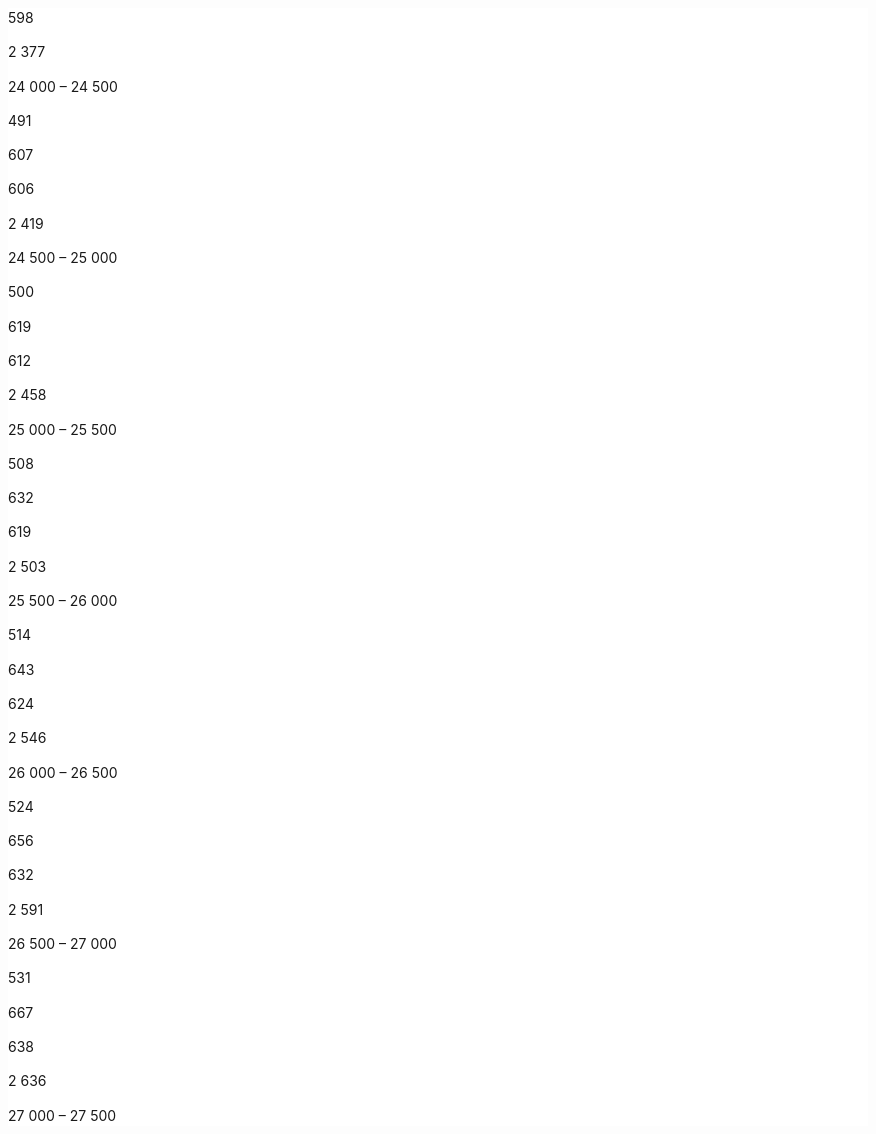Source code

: 598

2 377

24 000 – 24 500

491

607

606

2 419

24 500 – 25 000

500

619

612

2 458

25 000 – 25 500

508

632

619

2 503

25 500 – 26 000

514

643

624

2 546

26 000 – 26 500

524

656

632

2 591

26 500 – 27 000

531

667

638

2 636

27 000 – 27 500
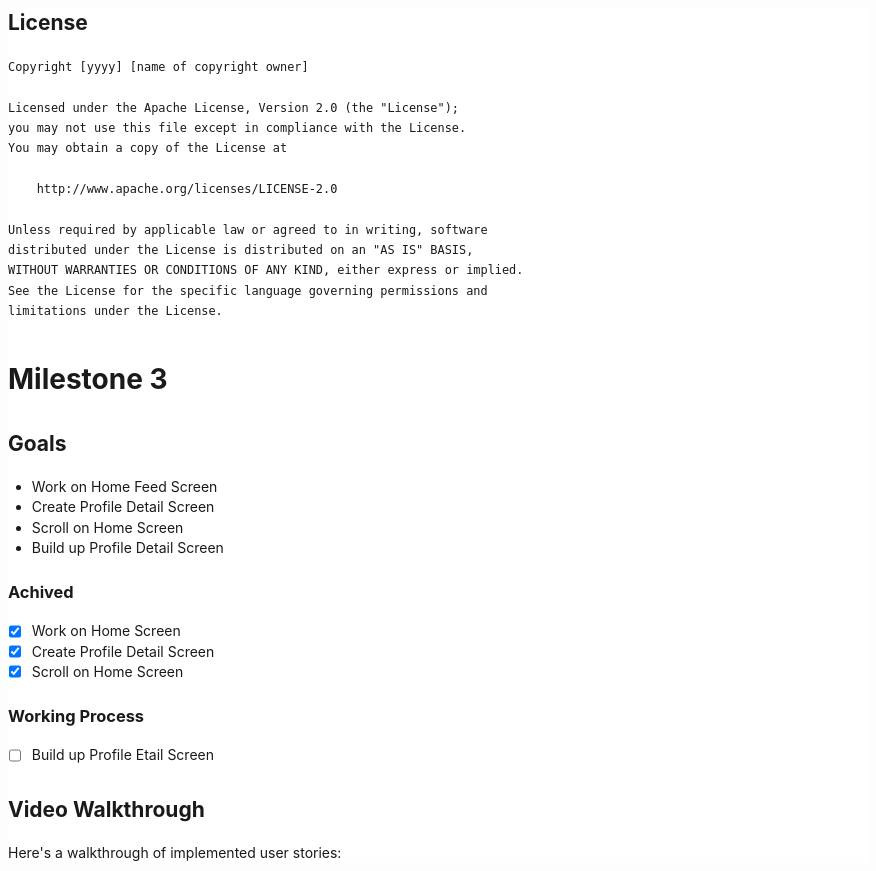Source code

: ## License

    Copyright [yyyy] [name of copyright owner]

    Licensed under the Apache License, Version 2.0 (the "License");
    you may not use this file except in compliance with the License.
    You may obtain a copy of the License at

        http://www.apache.org/licenses/LICENSE-2.0

    Unless required by applicable law or agreed to in writing, software
    distributed under the License is distributed on an "AS IS" BASIS,
    WITHOUT WARRANTIES OR CONDITIONS OF ANY KIND, either express or implied.
    See the License for the specific language governing permissions and
    limitations under the License.
    
   # Milestone 3
  
  ## Goals 
  * Work on Home Feed Screen
  * Create Profile Detail Screen 
  * Scroll on Home Screen
  * Build up Profile Detail Screen
  
  ### Achived 
  - [x] Work on Home Screen
  - [x] Create Profile Detail Screen
  - [x] Scroll on Home Screen 
  
  ### Working Process 
  - [ ] Build up Profile Etail Screen 
  
  ## Video Walkthrough

Here's a walkthrough of implemented user stories:
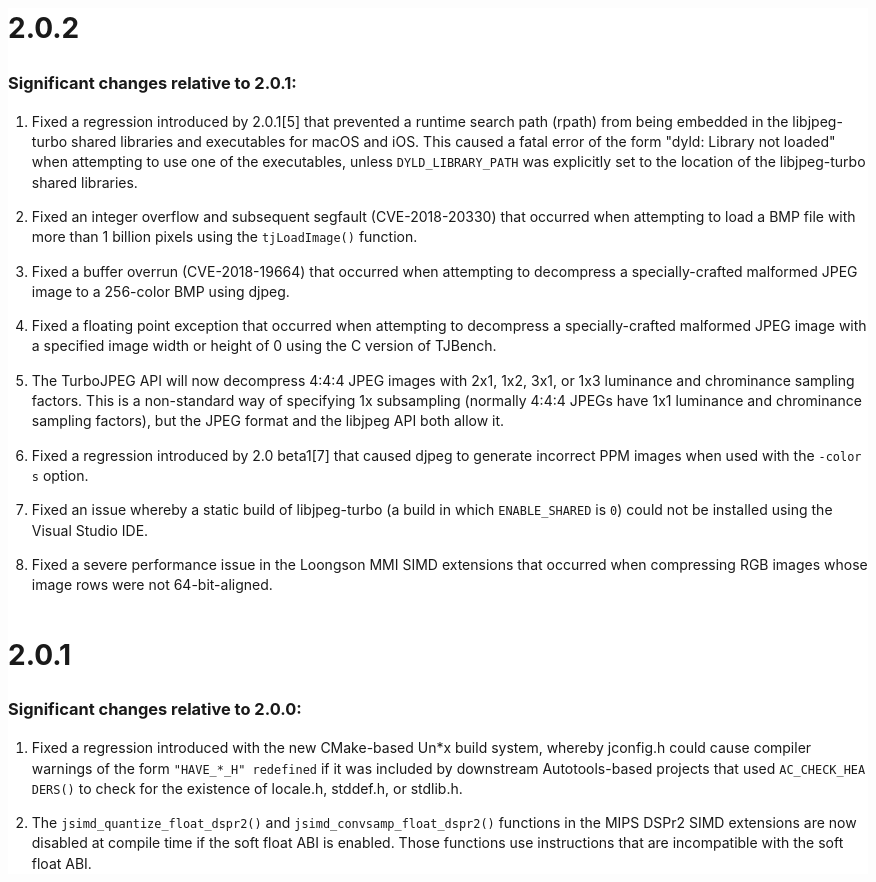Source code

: 
2.0.2
=====

### Significant changes relative to 2.0.1:

1. Fixed a regression introduced by 2.0.1[5] that prevented a runtime search
path (rpath) from being embedded in the libjpeg-turbo shared libraries and
executables for macOS and iOS.  This caused a fatal error of the form
"dyld: Library not loaded" when attempting to use one of the executables,
unless `DYLD_LIBRARY_PATH` was explicitly set to the location of the
libjpeg-turbo shared libraries.

2. Fixed an integer overflow and subsequent segfault (CVE-2018-20330) that
occurred when attempting to load a BMP file with more than 1 billion pixels
using the `tjLoadImage()` function.

3. Fixed a buffer overrun (CVE-2018-19664) that occurred when attempting to
decompress a specially-crafted malformed JPEG image to a 256-color BMP using
djpeg.

4. Fixed a floating point exception that occurred when attempting to
decompress a specially-crafted malformed JPEG image with a specified image
width or height of 0 using the C version of TJBench.

5. The TurboJPEG API will now decompress 4:4:4 JPEG images with 2x1, 1x2, 3x1,
or 1x3 luminance and chrominance sampling factors.  This is a non-standard way
of specifying 1x subsampling (normally 4:4:4 JPEGs have 1x1 luminance and
chrominance sampling factors), but the JPEG format and the libjpeg API both
allow it.

6. Fixed a regression introduced by 2.0 beta1[7] that caused djpeg to generate
incorrect PPM images when used with the `-colors` option.

7. Fixed an issue whereby a static build of libjpeg-turbo (a build in which
`ENABLE_SHARED` is `0`) could not be installed using the Visual Studio IDE.

8. Fixed a severe performance issue in the Loongson MMI SIMD extensions that
occurred when compressing RGB images whose image rows were not 64-bit-aligned.


2.0.1
=====

### Significant changes relative to 2.0.0:

1. Fixed a regression introduced with the new CMake-based Un*x build system,
whereby jconfig.h could cause compiler warnings of the form
`"HAVE_*_H" redefined` if it was included by downstream Autotools-based
projects that used `AC_CHECK_HEADERS()` to check for the existence of locale.h,
stddef.h, or stdlib.h.

2. The `jsimd_quantize_float_dspr2()` and `jsimd_convsamp_float_dspr2()`
functions in the MIPS DSPr2 SIMD extensions are now disabled at compile time
if the soft float ABI is enabled.  Those functions use instructions that are
incompatible with the soft float ABI.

● Requirement
Copy every line of the listing that includes the string "images".

● Exercise output
5. The TurboJPEG API will now decompress 4:4:4 JPEG images with 2x1, 1x2, 3x1,
incorrect PPM images when used with the `-colors` option.
occurred when compressing RGB images whose image rows were not 64-bit-aligned.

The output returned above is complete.